Une des choses qui occupent le plus l’esprit à bord du vaisseau est l’ espérance d’ arriver d’abord aux relâches ensuite au lieu de destination du vaisseau. C’est l’objet de tous les vœux. On ne souhaite des vents favorables que pour n’ être pas dans le cas de s’écarter de la route qu’on a à faire et on ne le souhaite assez forts que pour parler un langage marin  assez frais que pour arriver plus tôt aussi ne redoute-t-on rien tant que le calme, et en effet rien n’ est plus ennuyeux qu’ un calme plat mais encore n’ est plus dangereux : les vivres et l’ eau se consomment en pure perte ,chaque heure de calme est une heure perdue et on en a quelques fois plusieurs jours de suite au point de ne faire que vingt lieues en trois jours. Les calmes qu’on éprouve n’existent que dans l’air. La mer dont la superficie est comme de l’ huile est cependant agitée par des vagues ou des lames quelques fois très très fortes provenant de vents forcés qui ont pu avoir lieu à une très grande distance ou le jour précédent au même lieu. Le vaisseau n’ étant pas pour lors appuyé par le vent est le jouet des lames et il leur obéit dans tous les sens parce que, dans un calme  plat, le vaisseau ne gouverne pas, c’est à dire que le gouvernail n’a pas son effet ordinaire. Ainsi on éprouve le tangage et le roulis sans pouvoir s’en garantir, ce qui joint à l’ennui de ne pas avancer cause le désagrément le plus complet qu’ on puisse éprouver en mer. (…)

Après le désir d’arriver à destination ou à quelques relâches, celui d’ avoir connaissance de quelques terres occupe beaucoup.
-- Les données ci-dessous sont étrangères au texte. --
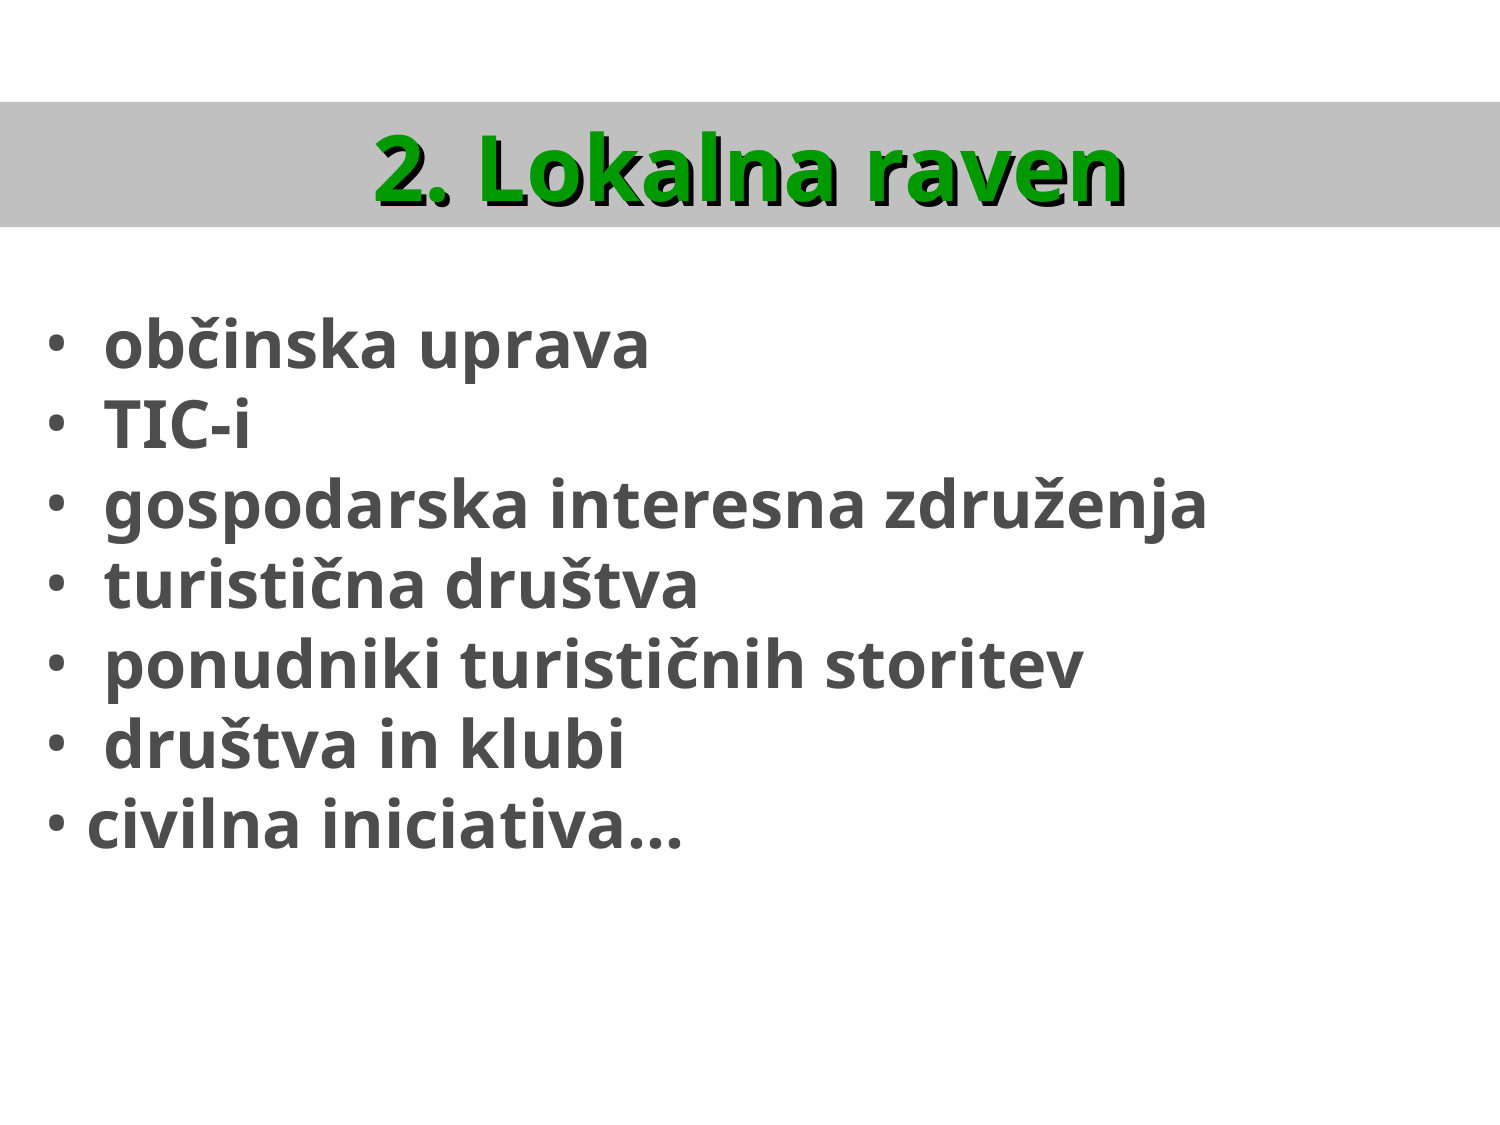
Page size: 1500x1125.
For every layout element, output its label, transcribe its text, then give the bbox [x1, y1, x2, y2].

text_box 2. Lokalna raven [0, 101, 1500, 228]
text_box občinska uprava TIC-i gospodarska interesna združenja turistična društva ponudniki turističnih storitev društva in klubi civilna iniciativa… [29, 294, 1483, 870]
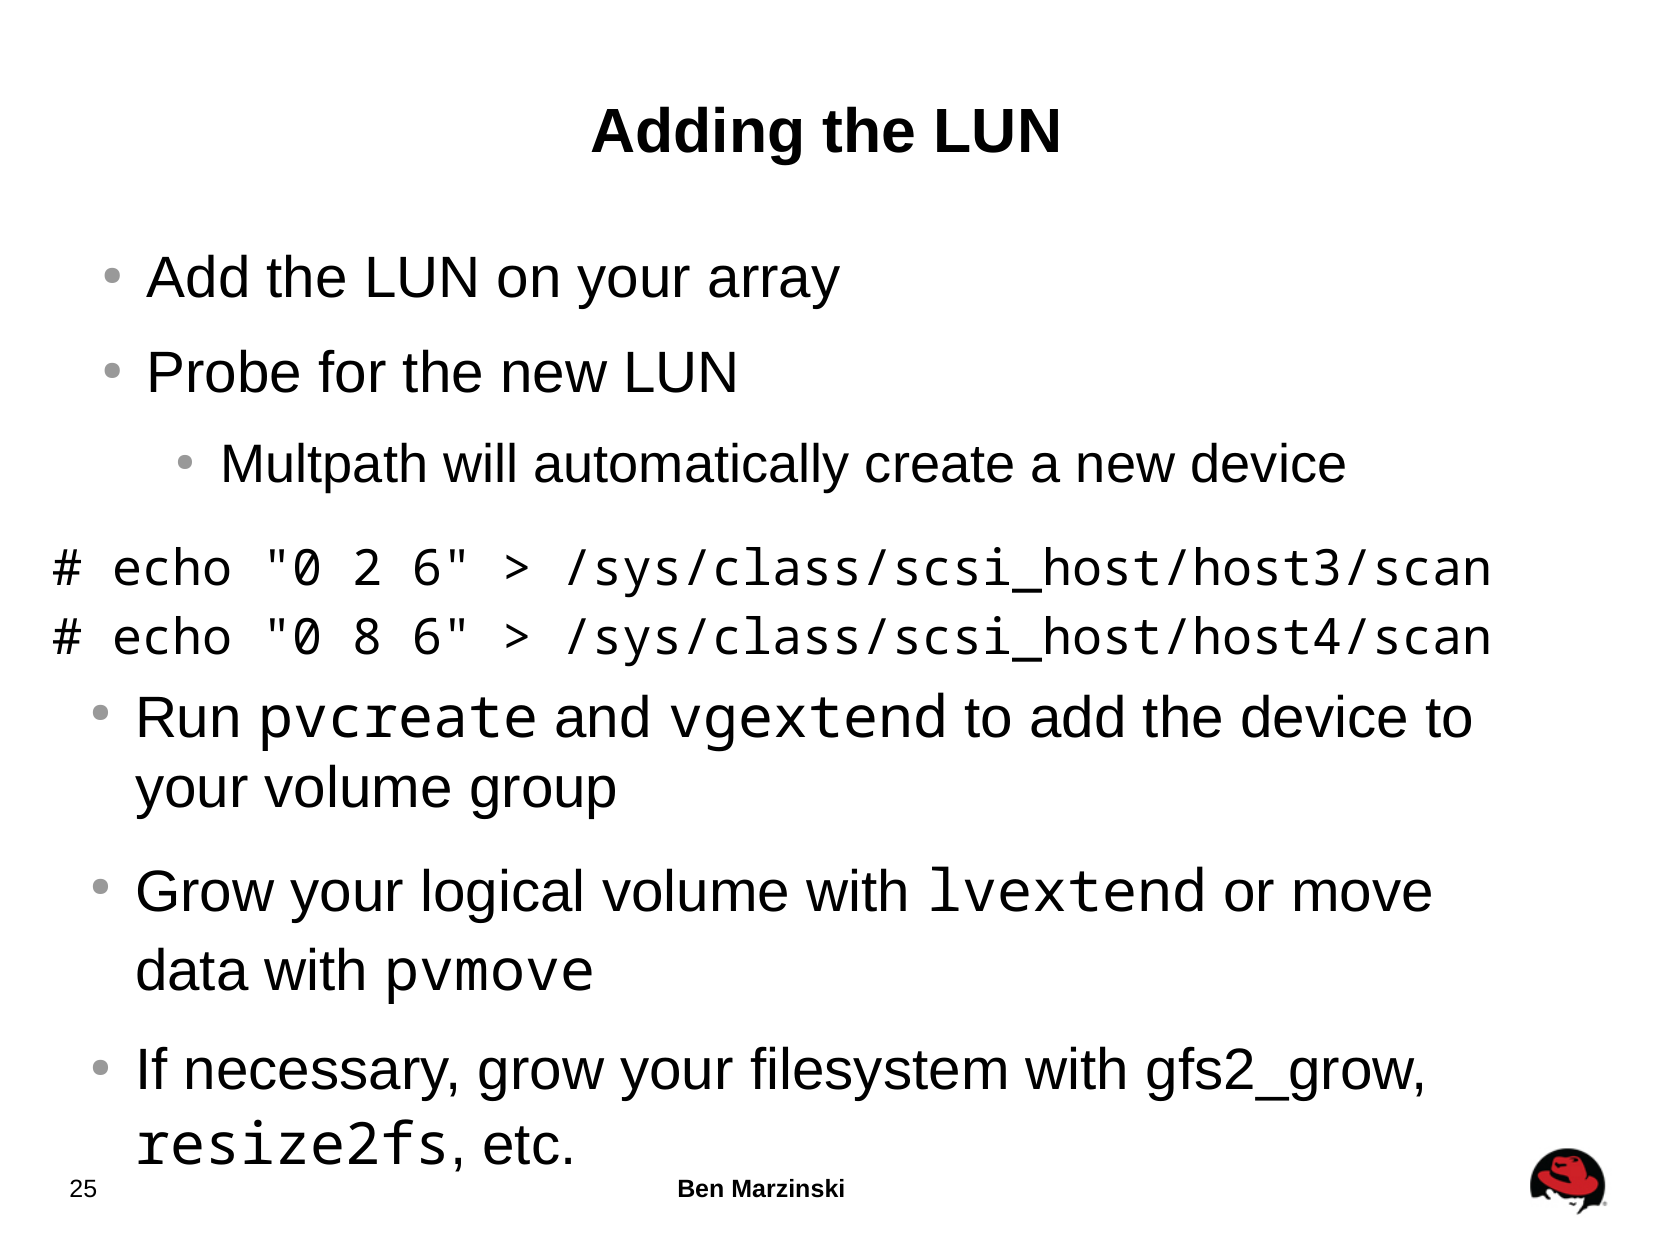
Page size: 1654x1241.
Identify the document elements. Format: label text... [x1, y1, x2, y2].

title Adding the LUN [82, 45, 1571, 218]
list Run pvcreate and vgextend to add the device to your volume group Grow your logical volume with lvextend or move data with pvmove If necessary, grow your filesystem with gfs2_grow, resize2fs, etc. [75, 675, 1564, 1125]
text_box # echo "0 2 6" > /sys/class/scsi_host/host3/scan # echo "0 8 6" > /sys/class/scsi_host/host4/scan [37, 525, 1576, 640]
picture [1529, 1146, 1613, 1224]
list Add the LUN on your array Probe for the new LUN Multpath will automatically create a new device [86, 244, 1576, 495]
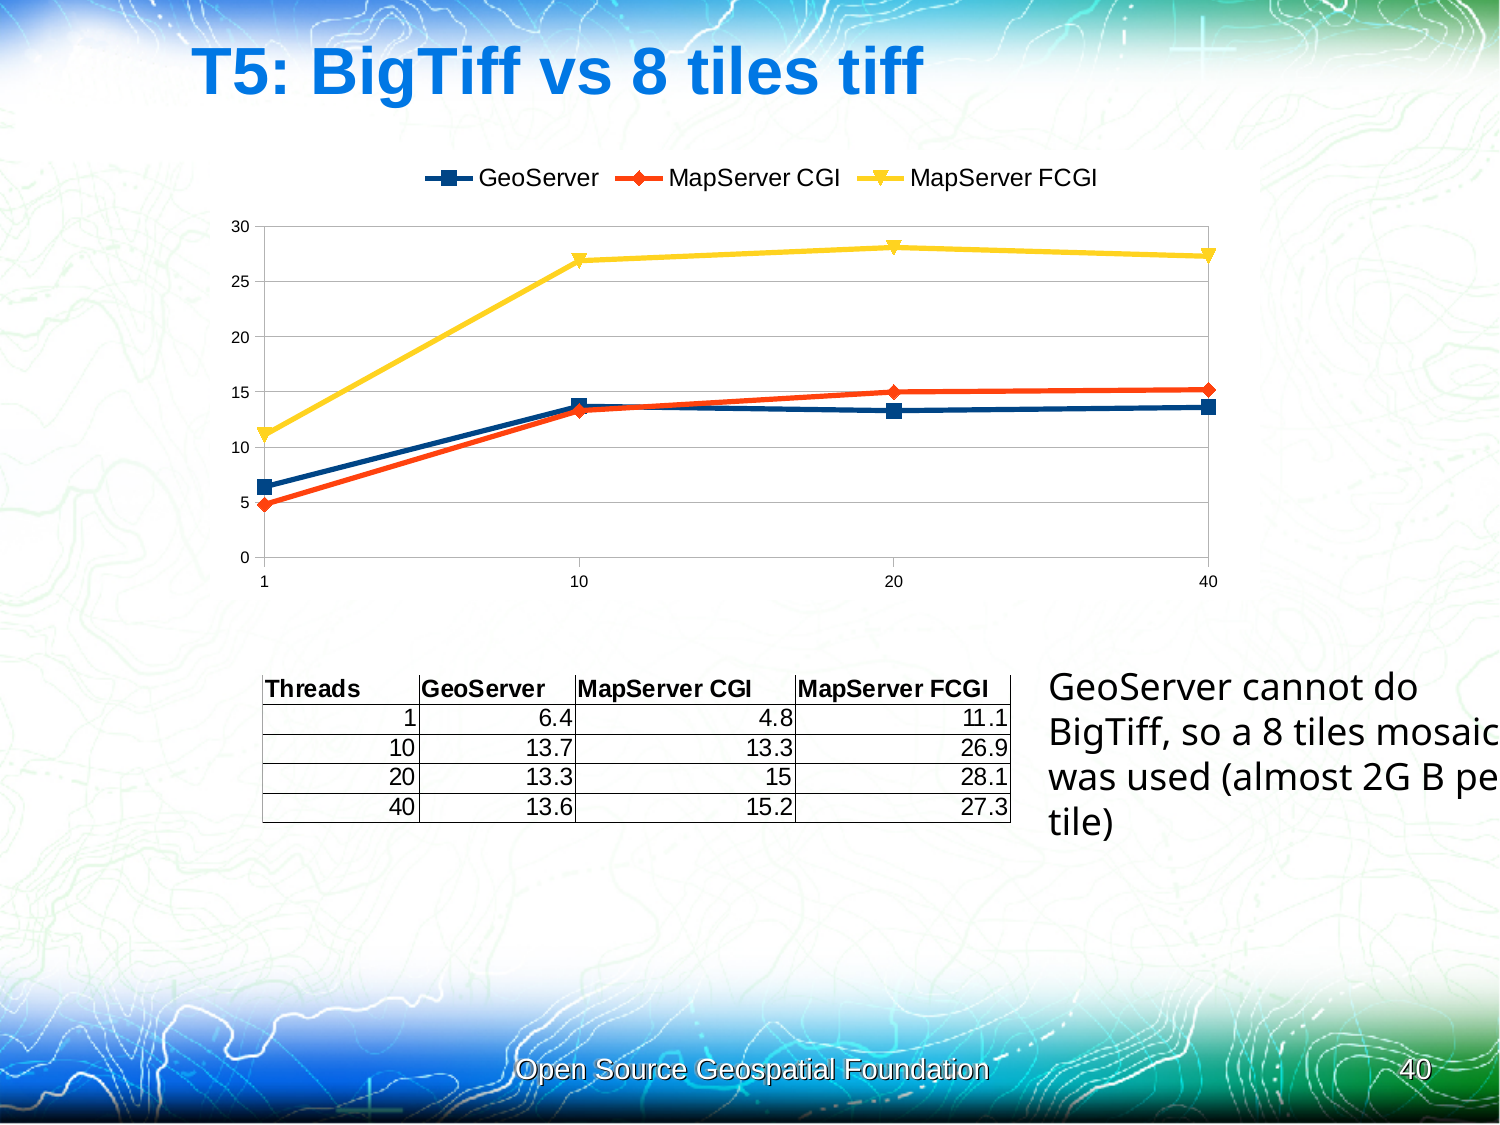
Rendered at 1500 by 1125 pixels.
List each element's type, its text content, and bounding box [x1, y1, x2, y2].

chart [210, 149, 1261, 601]
picture [0, 0, 1500, 1125]
chart [262, 675, 1013, 826]
title T5: BigTiff vs 8 tiles tiff [177, 20, 1477, 122]
text_box GeoServer cannot do BigTiff, so a 8 tiles mosaic was used (almost 2G B per tile) [1033, 655, 1500, 851]
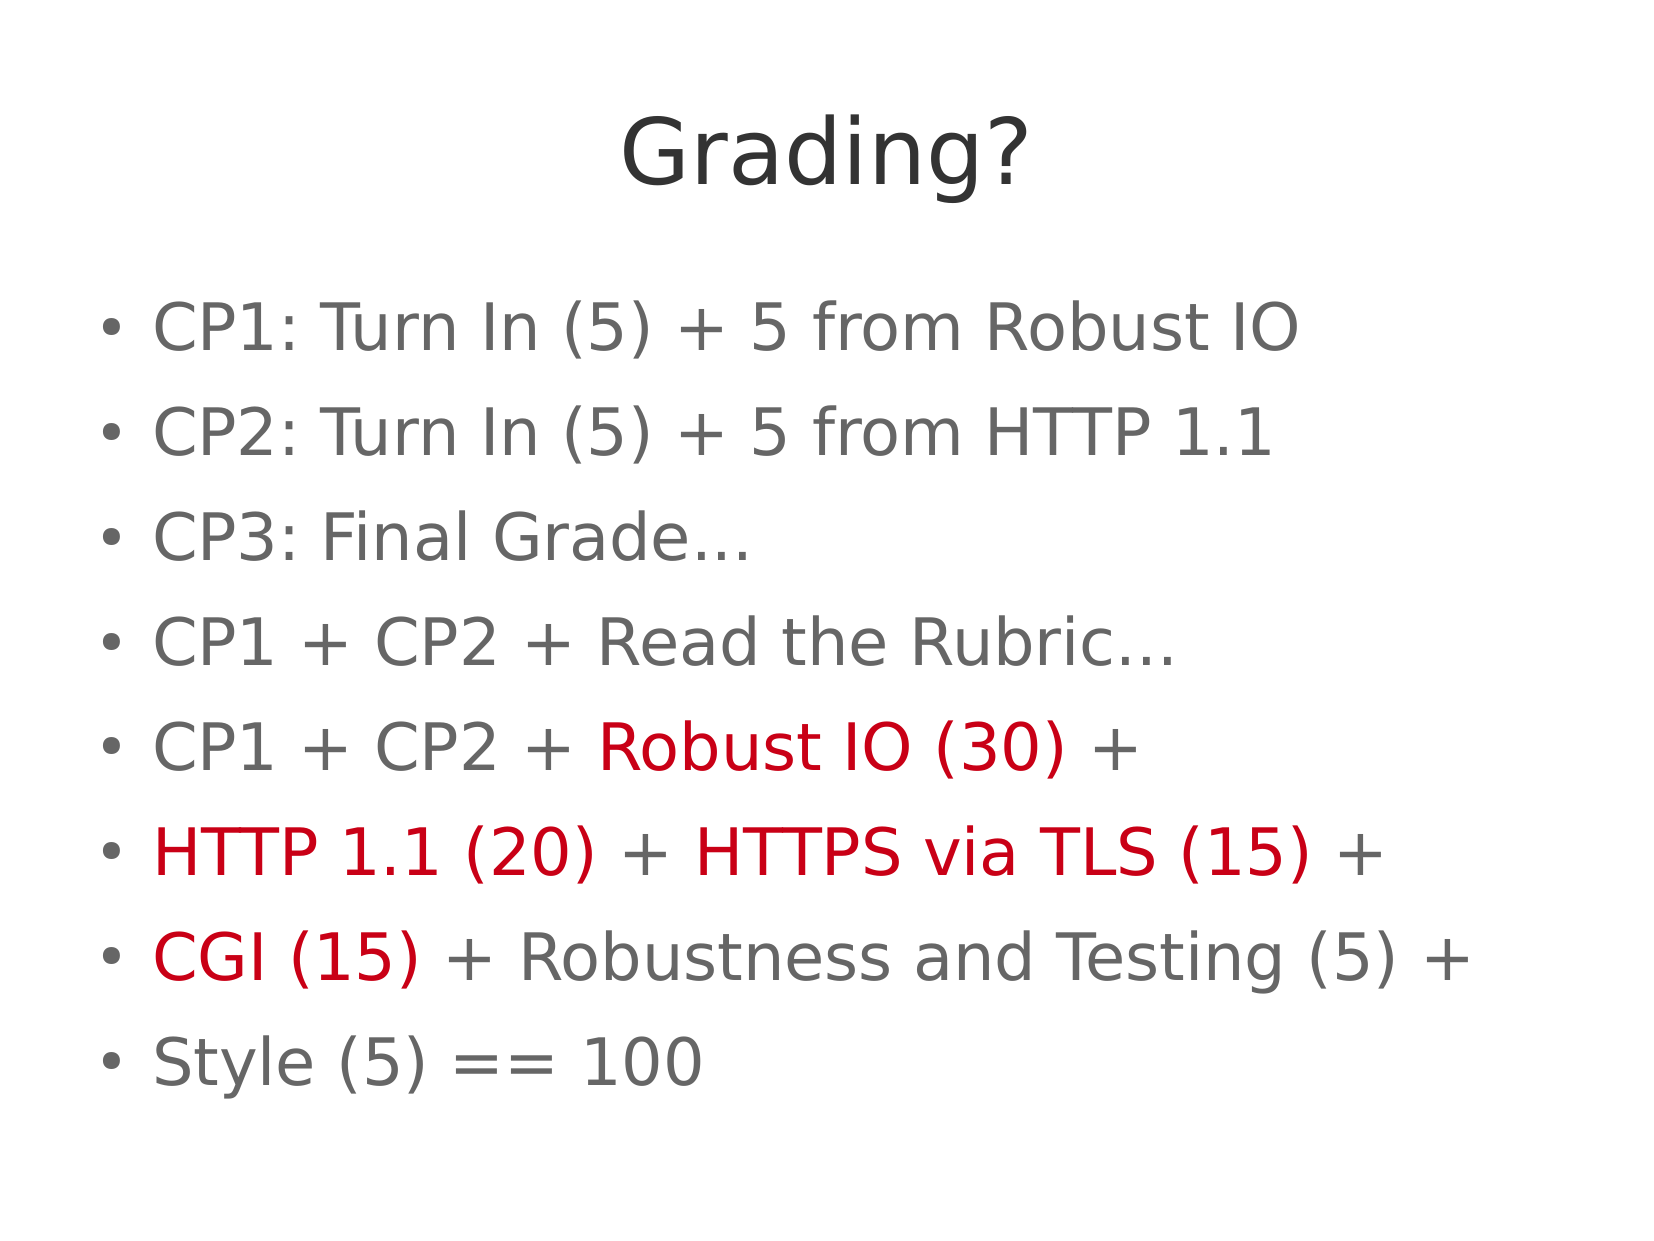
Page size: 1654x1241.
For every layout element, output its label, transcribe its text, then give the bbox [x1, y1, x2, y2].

title Grading? [82, 49, 1571, 257]
list CP1: Turn In (5) + 5 from Robust IO CP2: Turn In (5) + 5 from HTTP 1.1 CP3: Final Grade... CP1 + CP2 + Read the Rubric... CP1 + CP2 + Robust IO (30) + HTTP 1.1 (20) + HTTPS via TLS (15) + CGI (15) + Robustness and Testing (5) + Style (5) == 100 [82, 290, 1571, 1109]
Le véritable objet du marin est d’avoir par là le moyen de corriger son point, celui des passagers est de voir la terre, cet élément pour lequel ils ont été créés, quoi qu’ on ne doive pas y mettre le pied, cette vue recrée un sentiment qu’il n’est pas facile d’ attribuer à ceux qui n’ont pas passé un mois entre le ciel et l’eau.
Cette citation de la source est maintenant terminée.